Les Vacances de Jésus & Bouddha par Ninesisters
Choix assez osé de la part de Kurokawa de publier Les Vacances de Jésus et Bouddha. D’une part car la religion reste un sujet extrêmement sensible, et d’autre part car au premier abord, ce titre recourt à un humour très Japonais, peut-être trop pour le lecteur occidental. Mais ils ont mis le paquet niveau promotion, et ont apparemment réussi à trouver un public avec ce manga. Tant mieux pour eux. Et après ça, aucun éditeur n’osera prétendre que telle ou telle série ne marchera pas en France car trop originale, donc qu’ils ne le publieront pas (à moins d’être de sacrés hypocrites).

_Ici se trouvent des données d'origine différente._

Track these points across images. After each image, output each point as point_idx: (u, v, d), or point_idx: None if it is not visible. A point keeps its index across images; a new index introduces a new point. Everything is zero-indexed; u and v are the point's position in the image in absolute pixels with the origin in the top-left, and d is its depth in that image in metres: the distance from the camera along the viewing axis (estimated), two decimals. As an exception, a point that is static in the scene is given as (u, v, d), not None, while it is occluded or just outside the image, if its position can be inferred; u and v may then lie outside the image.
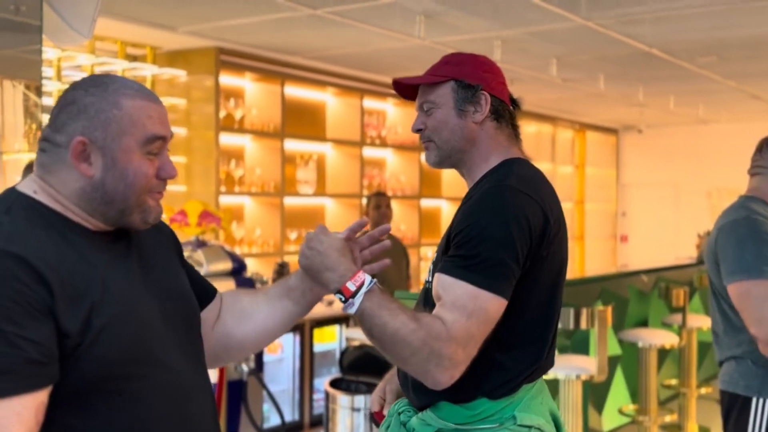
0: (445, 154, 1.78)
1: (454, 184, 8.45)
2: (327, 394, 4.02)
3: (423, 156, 7.30)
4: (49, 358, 1.20)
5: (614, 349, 5.01)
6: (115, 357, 1.26)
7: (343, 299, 1.54)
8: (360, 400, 3.88)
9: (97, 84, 1.35)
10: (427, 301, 1.71)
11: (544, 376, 1.80)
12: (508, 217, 1.59)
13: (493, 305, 1.56)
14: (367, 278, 1.55)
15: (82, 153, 1.31)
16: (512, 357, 1.66)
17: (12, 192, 1.35)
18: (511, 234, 1.57)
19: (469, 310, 1.54)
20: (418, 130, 1.80)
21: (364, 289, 1.54)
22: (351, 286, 1.53)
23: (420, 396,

Jésus et Bouddha est un manga humoristique jouant sur au moins trois aspects.
Primo, même s’ils veillent sur notre monde depuis des lustres, nos deux loustics ont parfois une vision déformée et lacunaire de la réalité et de la vie quotidienne, ce qui engendre des décalages. Sans compter que lorsqu’ils se lancent dans une de leurs conversations surréalistes, il y a de bonnes chances pour qu’un quidam de passage la comprennent de travers.
Secundo, ce ne sont pas des individus comme les autres. Ils discutent avec les morts et les anges, font des miracles, attirent les animaux comme des aimants – certains vont jusqu’à se mettre d’eux-mêmes dans leurs assiettes quand ils leur arrivent d’avoir faim – bref même quand ils font bien attention à cacher leurs identités, ils ne sont jamais à l’abri d’une catastrophe.
Tertio, les deux amis ont des personnalités diamétralement opposées, ce qui provoque forcément des tensions. Bouddha est un adepte de l’ascète qui gère les finances du duo ; malgré des allures assez austère, il a quelques passions envahissantes, comme la cuisine, les manga, et les animaux enragés. Jésus est plus impulsif, plus dépensier, et se passionne pour les nouvelles technologies et l’écriture de son blog.
Après un petit temps d’adaptation, il s’agit effectivement d’un bon manga comique. Rarement hilarant, une partie des jeux de mots passent probablement à la trappe avec la traduction, mais là où ce manga se démarque, c’est dans ses très nombreuses bonnes idées, issues notamment des religions chrétienne et bouddhiste. L’auteur connait bien son sujet, ce qui lui permet de mettre en scène des situations assez cocasses, même si elles nécessitent aussi quelques connaissances de la part du lecteur ; c’est d’ailleurs un reproche que nous pouvons faire à Kurokawa : si les bases du Christianisme sont plutôt bien partagées en France – enfin, tout est relatif – il n’en va pas de même pour le Bouddhisme, pourtant l’éditeur se fend très rarement d’explications, alors que celles-ci pourraient être pertinentes (notamment sur les disciples de Bouddha).
Reste que ce sont son humour et ses bonnes idées qui font des Vacances de Jésus et Bouddha un titre attachant, même si l’humour en question peut s’avérer spécial. Un petit coup d’œil au premier volume devrait vous permettre de déterminer si vous y êtes sensible ou non.
Ce titre possède tout-de-même un défaut. Un travail de traduction, c’est aussi un travail d’adaptation, et c’est d’autant plus vrai pour un manga, issu d’une culture dont le lecteur français ne connait pas forcément tous les tenants et les aboutissants. Ensuite, il y a plusieurs écoles : laisser tout tel quel et mettre des astérisques ou des numéros renvoyant à des explications, ou tenter tant bien que mal de trouver des équivalents parlant au lectorat cible. Dans le cas de Jésus & Bouddha, manga profondément ancré dans la culture japonaise (plus quelques références au Christianisme), Kurokawa a fait le choix d’une forte adaptation, probablement pour le destiner à un public plus large que celui des habitués du manga. En soi, c’est un choix commercial qui se défend ; mais il n’en reste pas moins frustrant de tomber sur des blagues ou des références qui ne viennent certainement pas de la version japonaise, sans pouvoir savoir à quoi elles ressemblaient à l’origine. A cause de cela, ma lecture n’est pas toujours très agréable. Ce n’est heureusement pas aussi envahissant que dans Princess Jellyfish ou Le Collège Fou Fou Fou, où l’adaptation à outrance atteint parfois des sommets de ridicule ; à se demander si certains manga n’auraient pas tout simplement dû rester au Japon.